Governor Beebe took the money, but instead of using it to expand Medicaid for the newly eligible, he used it to subsidize beneficiaries’ purchase of private plans in Obamacare’s health insurance exchange. His successor, Republican Asa Hutchinson, and the Republican-majority legislature, decided to continue the program.
According to new research published by the University of Pennsylvania, this “private option” yielded dramatically improved access to care. In a “secret shopper” survey, callers identifying themselves as dependents on traditional Medicaid were able to make appointments with primary-care physicians in 55.5 percent of attempts. Medicaid dependents enrolled in exchange plans got appointments 83.2 percent of the time.

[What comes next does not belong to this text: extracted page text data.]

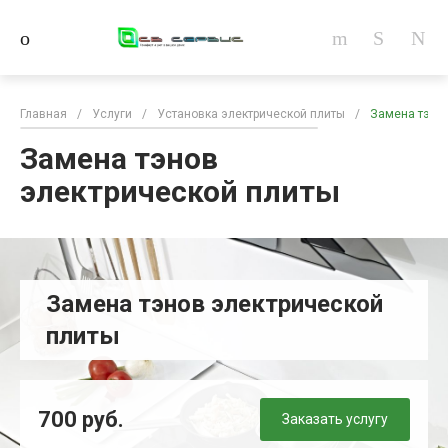
Главная
/
Услуги
/
Установка электрической плиты
/
Замена тэнов
Замена тэнов
электрической плиты
Замена тэнов электрической
плиты
700 руб.
Заказать услугу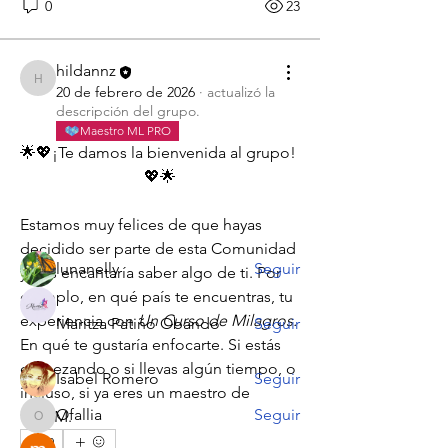
0
23
hildannz
hildannz
20 de febrero de 2026
·
actualizó la
Acerca de
descripción del grupo.
🌟💖¡Te damos la bienvenida al grupo!
Maestro ML PRO
🌟💖¡Te damos la bienvenida al grupo! 
💖🌟 Estamos muy felic
...
Leer más
💖🌟
Estamos muy felices de que hayas 
Miembros
decidido ser parte de esta Comunidad 
lunanelly
Seguir
y nos encantaría saber algo de ti. Por 
ejemplo, en qué país te encuentras, tu 
experiencia con 
Un Curso de Milagros.
Maritza Patiño Obando
Seguir
En qué te gustaría enfocarte. Si estás 
empezando o si llevas algún tiempo, o 
Isabel Romero
Seguir
incluso, si ya eres un maestro de 
Ofallia
Seguir
UCDM.
Ofallia
0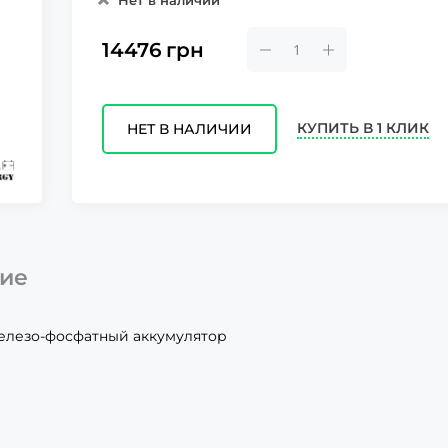
Нет в наличии
14476
грн
КУПИТЬ В 1 КЛИК
НЕТ В НАЛИЧИИ
ие
железо-фосфатный аккумулятор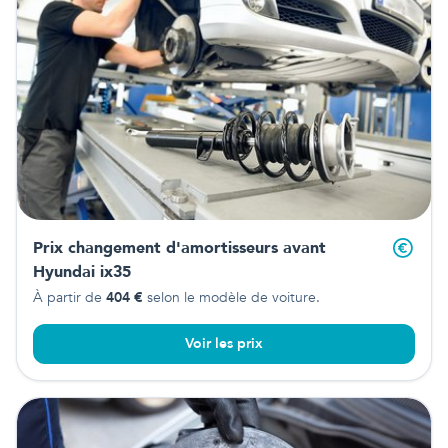
Prix changement d'amortisseurs avant
Hyundai ix35
À partir de
404
€
selon le modèle de voiture.
Voir les prix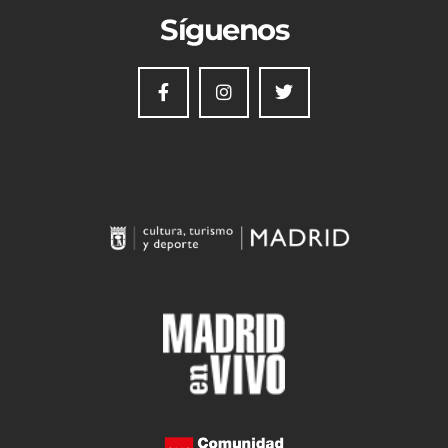
Síguenos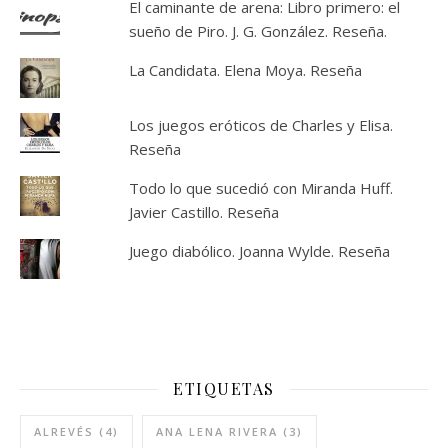
El caminante de arena: Libro primero: el
sueño de Piro. J. G. González. Reseña.
La Candidata. Elena Moya. Reseña
Los juegos eróticos de Charles y Elisa.
Reseña
Todo lo que sucedió con Miranda Huff.
Javier Castillo. Reseña
Juego diabólico. Joanna Wylde. Reseña
ETIQUETAS
ALREVÉS
(4)
ANA LENA RIVERA
(3)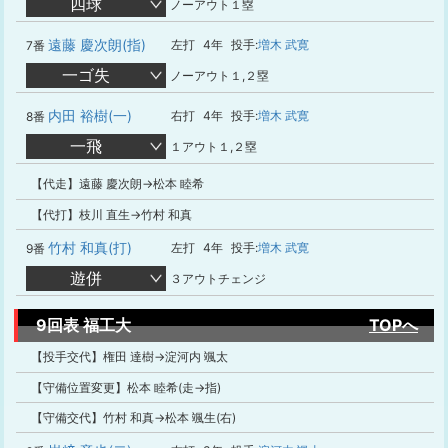
四球
ノーアウト１塁
遠藤 慶次朗(指)
左打
4年
投手:
増木 武寛
7番
一ゴ失
ノーアウト１,２塁
内田 裕樹(一)
右打
4年
投手:
増木 武寛
8番
一飛
１アウト１,２塁
【代走】遠藤 慶次朗→松本 睦希
【代打】枝川 直生→竹村 和真
竹村 和真(打)
左打
4年
投手:
増木 武寛
9番
遊併
３アウトチェンジ
9回表 福工大
TOPへ
【投手交代】権田 達樹→淀河内 颯太
【守備位置変更】松本 睦希(走→指)
【守備交代】竹村 和真→松本 颯生(右)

That is good news. Traditional Medicaid offers poor access to care because it does not pay physicians enough to see patients. The exchange plans pay more, so enrollees were able to get care. On the other hand, they cost more. According to the Government Accountability Office, the “private option” will cost an extra $778 million over three years. With 200,000 enrollees, that amounts to an extra $1,297 per person per year.
That is a lot of money. Maybe Arkansas and the federal government could think of another option. These appointments are for primary care. Why do we need insurers or a Medicaid bureaucracy in the middle? How about just giving a sum of money to the patients and allowing them to pay primary-care doctors directly?